Task details:
Search the entries for lines that contain the word "worn", and report each one found.

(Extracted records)
*** Block opens ***
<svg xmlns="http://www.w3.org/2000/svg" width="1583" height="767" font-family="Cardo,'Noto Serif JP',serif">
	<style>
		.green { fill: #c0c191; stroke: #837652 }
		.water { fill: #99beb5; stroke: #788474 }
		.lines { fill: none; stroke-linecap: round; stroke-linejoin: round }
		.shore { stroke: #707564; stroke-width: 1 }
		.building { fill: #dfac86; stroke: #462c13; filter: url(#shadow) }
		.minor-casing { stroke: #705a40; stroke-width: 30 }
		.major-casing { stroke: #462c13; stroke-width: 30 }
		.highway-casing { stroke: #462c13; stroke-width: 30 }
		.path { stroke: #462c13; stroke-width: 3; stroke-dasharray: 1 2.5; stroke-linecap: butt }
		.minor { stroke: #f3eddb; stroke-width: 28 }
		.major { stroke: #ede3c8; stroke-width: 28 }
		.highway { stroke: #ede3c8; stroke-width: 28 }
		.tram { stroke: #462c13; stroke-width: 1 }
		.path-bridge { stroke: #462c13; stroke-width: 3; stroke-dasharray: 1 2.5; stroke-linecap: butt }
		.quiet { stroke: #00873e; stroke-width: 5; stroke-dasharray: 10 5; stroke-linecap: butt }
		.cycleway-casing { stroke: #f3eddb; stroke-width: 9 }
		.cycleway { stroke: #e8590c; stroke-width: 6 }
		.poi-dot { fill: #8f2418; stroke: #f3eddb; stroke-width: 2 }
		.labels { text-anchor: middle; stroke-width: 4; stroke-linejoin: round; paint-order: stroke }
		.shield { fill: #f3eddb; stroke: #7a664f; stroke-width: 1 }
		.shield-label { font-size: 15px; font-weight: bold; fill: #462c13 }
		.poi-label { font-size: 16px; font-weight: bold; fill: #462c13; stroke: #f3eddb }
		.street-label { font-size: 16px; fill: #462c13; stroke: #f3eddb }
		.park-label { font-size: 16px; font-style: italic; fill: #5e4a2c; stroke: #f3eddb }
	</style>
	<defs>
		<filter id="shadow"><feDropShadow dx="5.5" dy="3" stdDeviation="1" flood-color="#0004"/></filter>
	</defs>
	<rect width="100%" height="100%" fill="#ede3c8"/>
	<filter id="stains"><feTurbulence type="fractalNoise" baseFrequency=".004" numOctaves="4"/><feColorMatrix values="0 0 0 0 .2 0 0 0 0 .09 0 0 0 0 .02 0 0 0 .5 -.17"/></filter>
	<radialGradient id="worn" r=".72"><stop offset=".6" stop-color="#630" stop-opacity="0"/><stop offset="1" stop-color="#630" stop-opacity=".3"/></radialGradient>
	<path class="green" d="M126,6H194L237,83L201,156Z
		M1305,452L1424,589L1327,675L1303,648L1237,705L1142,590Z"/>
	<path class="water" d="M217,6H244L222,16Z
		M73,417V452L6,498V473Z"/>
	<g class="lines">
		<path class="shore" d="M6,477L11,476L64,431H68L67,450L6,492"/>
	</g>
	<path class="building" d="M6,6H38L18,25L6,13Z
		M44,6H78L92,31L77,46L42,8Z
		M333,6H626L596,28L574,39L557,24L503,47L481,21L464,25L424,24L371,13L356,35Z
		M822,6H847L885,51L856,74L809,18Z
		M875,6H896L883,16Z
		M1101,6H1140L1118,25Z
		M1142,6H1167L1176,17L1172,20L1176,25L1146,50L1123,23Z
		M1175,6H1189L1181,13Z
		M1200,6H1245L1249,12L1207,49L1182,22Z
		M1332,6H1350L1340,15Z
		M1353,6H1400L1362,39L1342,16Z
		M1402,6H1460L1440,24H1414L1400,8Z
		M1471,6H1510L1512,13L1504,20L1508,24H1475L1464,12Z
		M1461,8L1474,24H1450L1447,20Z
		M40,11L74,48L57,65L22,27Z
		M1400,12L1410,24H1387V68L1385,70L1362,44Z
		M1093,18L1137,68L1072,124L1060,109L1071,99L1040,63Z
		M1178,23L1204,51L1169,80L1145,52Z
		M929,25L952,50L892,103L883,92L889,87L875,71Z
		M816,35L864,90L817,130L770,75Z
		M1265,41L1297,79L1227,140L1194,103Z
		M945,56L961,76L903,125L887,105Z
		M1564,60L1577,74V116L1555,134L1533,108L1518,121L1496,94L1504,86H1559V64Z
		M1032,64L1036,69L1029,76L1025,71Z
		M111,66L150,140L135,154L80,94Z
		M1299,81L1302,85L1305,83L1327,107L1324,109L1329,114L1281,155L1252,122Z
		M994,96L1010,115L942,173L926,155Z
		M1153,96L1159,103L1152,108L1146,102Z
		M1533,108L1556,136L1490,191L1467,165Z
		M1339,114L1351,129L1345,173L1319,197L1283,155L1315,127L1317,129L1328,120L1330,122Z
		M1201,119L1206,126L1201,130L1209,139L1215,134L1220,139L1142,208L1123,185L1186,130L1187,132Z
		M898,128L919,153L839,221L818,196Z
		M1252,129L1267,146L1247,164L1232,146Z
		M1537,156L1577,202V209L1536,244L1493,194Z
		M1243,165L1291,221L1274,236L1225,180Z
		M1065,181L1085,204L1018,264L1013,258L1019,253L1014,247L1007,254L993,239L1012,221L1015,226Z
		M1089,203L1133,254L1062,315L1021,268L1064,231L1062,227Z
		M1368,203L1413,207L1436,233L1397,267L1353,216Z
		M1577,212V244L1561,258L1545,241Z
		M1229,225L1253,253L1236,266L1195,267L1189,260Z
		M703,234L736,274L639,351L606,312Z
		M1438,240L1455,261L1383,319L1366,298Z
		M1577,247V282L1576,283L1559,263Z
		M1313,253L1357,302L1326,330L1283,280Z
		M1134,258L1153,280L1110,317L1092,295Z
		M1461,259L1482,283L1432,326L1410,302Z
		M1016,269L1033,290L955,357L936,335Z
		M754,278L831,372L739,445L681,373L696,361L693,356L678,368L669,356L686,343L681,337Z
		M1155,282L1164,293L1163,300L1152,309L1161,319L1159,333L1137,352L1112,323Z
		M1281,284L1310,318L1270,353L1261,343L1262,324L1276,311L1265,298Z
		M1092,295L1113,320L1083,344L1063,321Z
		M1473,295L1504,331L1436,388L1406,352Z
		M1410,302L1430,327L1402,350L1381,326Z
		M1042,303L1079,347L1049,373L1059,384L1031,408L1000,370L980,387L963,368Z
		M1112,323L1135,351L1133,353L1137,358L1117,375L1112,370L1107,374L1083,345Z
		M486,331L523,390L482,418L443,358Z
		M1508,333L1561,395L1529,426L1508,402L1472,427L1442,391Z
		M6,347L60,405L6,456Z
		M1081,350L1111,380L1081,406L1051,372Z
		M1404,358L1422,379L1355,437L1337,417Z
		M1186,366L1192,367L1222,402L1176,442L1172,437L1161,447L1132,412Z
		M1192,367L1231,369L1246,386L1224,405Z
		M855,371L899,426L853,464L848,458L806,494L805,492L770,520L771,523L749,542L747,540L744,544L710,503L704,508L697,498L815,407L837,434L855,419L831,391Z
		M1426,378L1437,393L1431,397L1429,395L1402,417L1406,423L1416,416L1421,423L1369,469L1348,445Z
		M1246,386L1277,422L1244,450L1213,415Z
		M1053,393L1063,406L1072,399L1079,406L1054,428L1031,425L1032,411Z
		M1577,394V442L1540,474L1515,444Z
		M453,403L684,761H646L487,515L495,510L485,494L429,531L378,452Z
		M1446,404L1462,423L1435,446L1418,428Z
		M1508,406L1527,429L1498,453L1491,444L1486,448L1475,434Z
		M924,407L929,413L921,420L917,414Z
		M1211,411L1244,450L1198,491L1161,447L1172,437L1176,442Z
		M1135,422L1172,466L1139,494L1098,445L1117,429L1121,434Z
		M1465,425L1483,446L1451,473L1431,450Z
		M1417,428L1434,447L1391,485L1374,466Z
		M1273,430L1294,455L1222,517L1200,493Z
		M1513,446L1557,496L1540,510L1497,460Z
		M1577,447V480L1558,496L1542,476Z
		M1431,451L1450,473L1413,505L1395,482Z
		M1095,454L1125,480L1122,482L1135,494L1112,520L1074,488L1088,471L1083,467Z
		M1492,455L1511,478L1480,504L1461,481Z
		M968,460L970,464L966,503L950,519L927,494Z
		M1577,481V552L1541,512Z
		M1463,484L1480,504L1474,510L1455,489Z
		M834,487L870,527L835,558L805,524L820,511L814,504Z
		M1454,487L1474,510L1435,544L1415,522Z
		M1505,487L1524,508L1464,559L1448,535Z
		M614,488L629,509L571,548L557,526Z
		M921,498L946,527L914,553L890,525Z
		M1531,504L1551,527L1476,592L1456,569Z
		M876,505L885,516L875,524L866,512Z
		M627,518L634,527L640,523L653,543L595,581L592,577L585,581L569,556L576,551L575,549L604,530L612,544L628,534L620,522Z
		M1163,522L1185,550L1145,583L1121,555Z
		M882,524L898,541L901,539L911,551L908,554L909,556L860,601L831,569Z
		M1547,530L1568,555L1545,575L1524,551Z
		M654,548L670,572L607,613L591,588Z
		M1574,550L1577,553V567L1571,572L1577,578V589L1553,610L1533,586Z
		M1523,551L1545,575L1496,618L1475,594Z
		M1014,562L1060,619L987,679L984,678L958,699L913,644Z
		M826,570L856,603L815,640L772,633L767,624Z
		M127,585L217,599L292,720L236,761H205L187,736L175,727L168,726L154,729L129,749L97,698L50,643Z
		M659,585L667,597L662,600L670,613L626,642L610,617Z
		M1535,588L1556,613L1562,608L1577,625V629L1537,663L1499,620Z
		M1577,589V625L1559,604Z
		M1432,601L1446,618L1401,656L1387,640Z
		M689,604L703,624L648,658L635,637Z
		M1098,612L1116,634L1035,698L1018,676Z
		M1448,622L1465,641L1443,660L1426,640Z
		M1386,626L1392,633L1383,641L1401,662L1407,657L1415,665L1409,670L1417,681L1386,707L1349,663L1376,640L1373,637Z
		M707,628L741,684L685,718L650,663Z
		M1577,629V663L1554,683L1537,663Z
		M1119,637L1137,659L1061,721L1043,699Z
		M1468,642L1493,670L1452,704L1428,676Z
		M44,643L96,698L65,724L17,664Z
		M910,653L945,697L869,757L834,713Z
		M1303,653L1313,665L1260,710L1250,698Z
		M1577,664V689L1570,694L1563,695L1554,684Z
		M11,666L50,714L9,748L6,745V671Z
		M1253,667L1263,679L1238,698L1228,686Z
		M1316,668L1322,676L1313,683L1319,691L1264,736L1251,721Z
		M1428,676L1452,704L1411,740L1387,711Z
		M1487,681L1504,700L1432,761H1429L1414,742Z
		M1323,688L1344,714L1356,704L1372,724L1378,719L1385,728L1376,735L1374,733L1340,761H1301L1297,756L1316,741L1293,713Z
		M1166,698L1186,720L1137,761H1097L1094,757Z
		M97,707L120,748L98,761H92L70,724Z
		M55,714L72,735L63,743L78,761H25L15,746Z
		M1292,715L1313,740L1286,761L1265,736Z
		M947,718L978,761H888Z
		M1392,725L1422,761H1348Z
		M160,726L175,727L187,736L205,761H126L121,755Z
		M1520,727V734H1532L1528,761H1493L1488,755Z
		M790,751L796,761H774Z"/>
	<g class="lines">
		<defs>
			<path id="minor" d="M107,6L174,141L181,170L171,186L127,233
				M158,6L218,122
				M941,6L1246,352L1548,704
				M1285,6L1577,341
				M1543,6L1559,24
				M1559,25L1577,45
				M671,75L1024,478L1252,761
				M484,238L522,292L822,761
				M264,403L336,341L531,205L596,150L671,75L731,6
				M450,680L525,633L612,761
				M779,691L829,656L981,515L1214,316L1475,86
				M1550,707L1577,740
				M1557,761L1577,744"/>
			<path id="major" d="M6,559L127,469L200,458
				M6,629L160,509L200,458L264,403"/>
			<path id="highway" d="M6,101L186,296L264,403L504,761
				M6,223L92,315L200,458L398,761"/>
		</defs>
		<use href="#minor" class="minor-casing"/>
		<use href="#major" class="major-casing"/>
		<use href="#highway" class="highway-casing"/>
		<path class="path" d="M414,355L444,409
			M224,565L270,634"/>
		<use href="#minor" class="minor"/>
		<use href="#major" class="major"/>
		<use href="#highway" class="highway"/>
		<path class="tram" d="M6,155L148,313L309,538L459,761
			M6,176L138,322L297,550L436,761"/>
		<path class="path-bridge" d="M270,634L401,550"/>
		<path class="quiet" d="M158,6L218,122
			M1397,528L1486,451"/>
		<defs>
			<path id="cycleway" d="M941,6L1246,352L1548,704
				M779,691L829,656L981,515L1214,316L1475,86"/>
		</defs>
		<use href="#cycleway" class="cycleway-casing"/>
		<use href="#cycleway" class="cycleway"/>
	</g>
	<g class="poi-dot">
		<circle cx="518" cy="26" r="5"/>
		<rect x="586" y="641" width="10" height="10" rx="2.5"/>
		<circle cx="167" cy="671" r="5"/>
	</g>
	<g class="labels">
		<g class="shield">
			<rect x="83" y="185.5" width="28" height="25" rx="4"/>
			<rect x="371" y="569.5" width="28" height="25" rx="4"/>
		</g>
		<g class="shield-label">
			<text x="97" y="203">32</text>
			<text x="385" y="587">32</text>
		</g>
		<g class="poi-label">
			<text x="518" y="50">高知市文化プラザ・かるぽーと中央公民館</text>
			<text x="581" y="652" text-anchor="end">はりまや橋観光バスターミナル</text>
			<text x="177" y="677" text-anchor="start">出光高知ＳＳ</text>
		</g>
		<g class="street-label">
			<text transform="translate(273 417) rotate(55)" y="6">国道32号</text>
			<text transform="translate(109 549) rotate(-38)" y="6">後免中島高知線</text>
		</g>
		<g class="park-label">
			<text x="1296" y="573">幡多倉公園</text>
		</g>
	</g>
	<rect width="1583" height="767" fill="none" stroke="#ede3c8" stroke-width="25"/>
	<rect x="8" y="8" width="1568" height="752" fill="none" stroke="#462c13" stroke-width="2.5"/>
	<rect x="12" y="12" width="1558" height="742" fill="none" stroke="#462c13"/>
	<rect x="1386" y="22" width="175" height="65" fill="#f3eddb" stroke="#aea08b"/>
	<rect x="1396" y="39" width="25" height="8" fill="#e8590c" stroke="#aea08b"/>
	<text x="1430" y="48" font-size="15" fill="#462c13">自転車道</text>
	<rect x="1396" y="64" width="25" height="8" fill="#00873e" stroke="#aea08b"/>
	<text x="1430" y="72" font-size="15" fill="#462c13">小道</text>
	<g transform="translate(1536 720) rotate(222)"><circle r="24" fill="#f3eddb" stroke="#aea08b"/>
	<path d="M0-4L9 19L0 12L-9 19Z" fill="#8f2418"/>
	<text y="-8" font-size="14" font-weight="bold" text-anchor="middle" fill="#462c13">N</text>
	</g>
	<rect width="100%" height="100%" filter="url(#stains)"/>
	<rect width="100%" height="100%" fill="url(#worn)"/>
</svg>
*** Block closes ***
Reply:
	<radialGradient id="worn" r=".72"><stop offset=".6" stop-color="#630" stop-opacity="0"/><stop offset="1" stop-color="#630" stop-opacity=".3"/></radialGradient>
	<rect width="100%" height="100%" fill="url(#worn)"/>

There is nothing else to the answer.